Dennis Hensley—author, speaker, and founding director of Taylor University’s Professional Writing degree program—said that “Write what you know” is bad advice. “If I had followed this advice as a newspaper reporter for The Muncie Star in my early days as a hustling writer, I would have been out of a job in two weeks . . . because I didn’t know much about anything. Instead, I now teach my young college writers to reverse this phrase: ‘Know about what you write.’ In essence, take any topic (horse racing, first aid, speed reading, stand-up comedy, weather patterns) and get to know all you can about it. Interview experts. Read published material. Check out websites. Talk to clients or customers or patients involved in the topic. Request government documents. Try it yourself, if possible. Once you have engulfed yourself in research and you have a solid understanding of what your topic entails, then sit and organize your notes and write a useful and insightful article, column, or feature. You do not already have to be an expert on a topic. You only need to know how to become an expert on that topic. Do it over and over and you’ll generate a lot of bylines and steady cash flow.”

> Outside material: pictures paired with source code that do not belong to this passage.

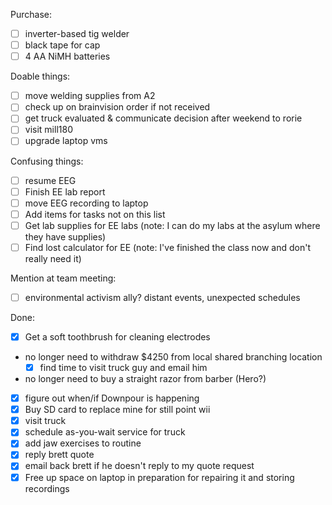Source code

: Purchase:
- [ ] inverter-based tig welder
- [ ] black tape for cap
- [ ] 4 AA NiMH batteries

Doable things:
- [ ] move welding supplies from A2
- [ ] check up on brainvision order if not received
- [ ] get truck evaluated & communicate decision after weekend to rorie
- [ ] visit mill180
- [ ] upgrade laptop vms

Confusing things:
- [ ] resume EEG
- [ ] Finish EE lab report
- [ ] move EEG recording to laptop
- [ ] Add items for tasks not on this list
- [ ] Get lab supplies for EE labs (note: I can do my labs at the asylum where they have supplies)
- [ ] Find lost calculator for EE (note: I've finished the class now and don't really need it)

Mention at team meeting:
- [ ] environmental activism ally?  distant events, unexpected schedules

Done:
- [x] Get a soft toothbrush for cleaning electrodes
- no longer need to withdraw $4250 from local shared branching location
   - [x] find time to visit truck guy and email him
- no longer need to buy a straight razor from barber (Hero?)
- [x] figure out when/if Downpour is happening
- [x] Buy SD card to replace mine for still point wii
- [x] visit truck
- [x] schedule as-you-wait service for truck
- [x] add jaw exercises to routine
- [x] reply brett quote
- [x] email back brett if he doesn't reply to my quote request
- [x] Free up space on laptop in preparation for repairing it and storing recordings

And author, speaker, and writing instructor Joyce Ellis took a similar approach. “Many of us would become very boring writers if we stuck to what we know—and some of us would have very short-lived careers (I have no one in particular in mind with that last phrase). So, the advice I often share when I teach is this: Write what you want to know. What makes you curious? What career have you always wished you had pursued? What part of the world fascinates you? What social issue pricks your conscience though you know little about it? The questions could go on and on. And the essential element for this kind of writing is research—not just ‘book-larnin,’ but what I call ‘leg research,’ getting out there in the trenches. For example, to write my teen novel, Tiffany, set in a hospital, I volunteered as many hours and in as many areas of a local hospital as they could make room for me for several months. Leg research not only produced factual knowledge but also suggested plot twists I wouldn’t have thought of otherwise. So, write what you want to know.”